Task directions |
Return the text of the records word for word, from their start up to and including the line containing "Gherghel, cu participarea". Leave the pictures out of your answer.

Source material |
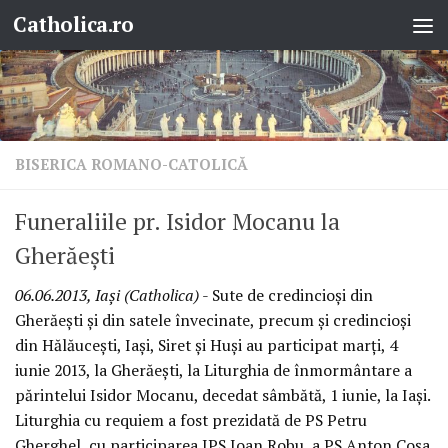
Catholica.ro
Skip to content
BISERICA ROMANO-CATOLICĂ
Funeraliile pr. Isidor Mocanu la
Gherăeşti
06.06.2013, Iaşi (Catholica)
- Sute de credincioşi din
Gherăeşti şi din satele învecinate, precum şi credincioşi
din Hălăuceşti, Iaşi, Siret şi Huşi au participat marţi, 4
iunie 2013, la Gherăeşti, la Liturghia de înmormântare a
părintelui Isidor Mocanu, decedat sâmbătă, 1 iunie, la Iaşi.
Liturghia cu requiem a fost prezidată de PS Petru
Gherghel, cu participarea IPS Ioan Robu, a PS Anton Coşa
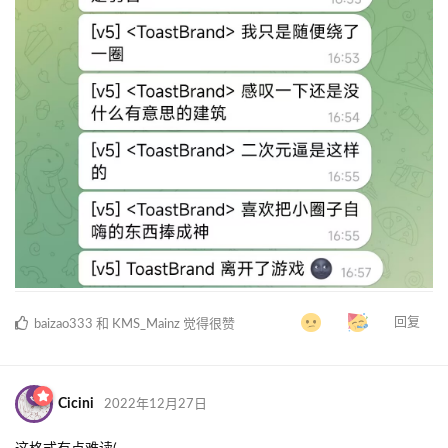
回复
baizao333
和
KMS_Mainz
觉得很赞
Cicini
2022年12月27日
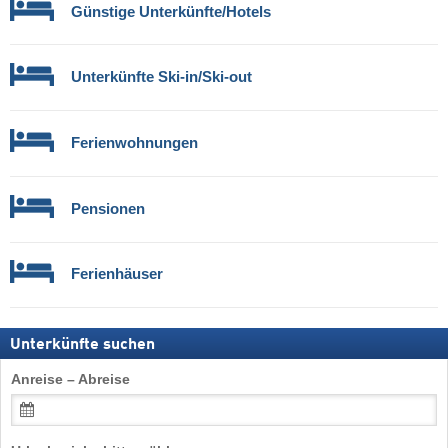
Günstige Unterkünfte/Hotels
Unterkünfte Ski-in/Ski-out
Ferienwohnungen
Pensionen
Ferienhäuser
Unterkünfte suchen
Anreise – Abreise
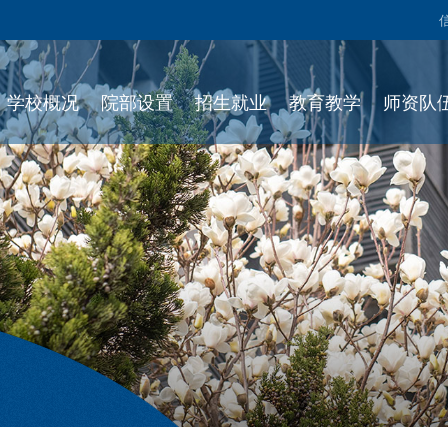
学校概况
院部设置
招生就业
教育教学
师资队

Completed task |
Catholica.ro
Skip to content
BISERICA ROMANO-CATOLICĂ
Funeraliile pr. Isidor Mocanu la
Gherăeşti
06.06.2013, Iaşi (Catholica)
- Sute de credincioşi din
Gherăeşti şi din satele învecinate, precum şi credincioşi
din Hălăuceşti, Iaşi, Siret şi Huşi au participat marţi, 4
iunie 2013, la Gherăeşti, la Liturghia de înmormântare a
părintelui Isidor Mocanu, decedat sâmbătă, 1 iunie, la Iaşi.
Liturghia cu requiem a fost prezidată de PS Petru
Gherghel, cu participarea IPS Ioan Robu, a PS Anton Coşa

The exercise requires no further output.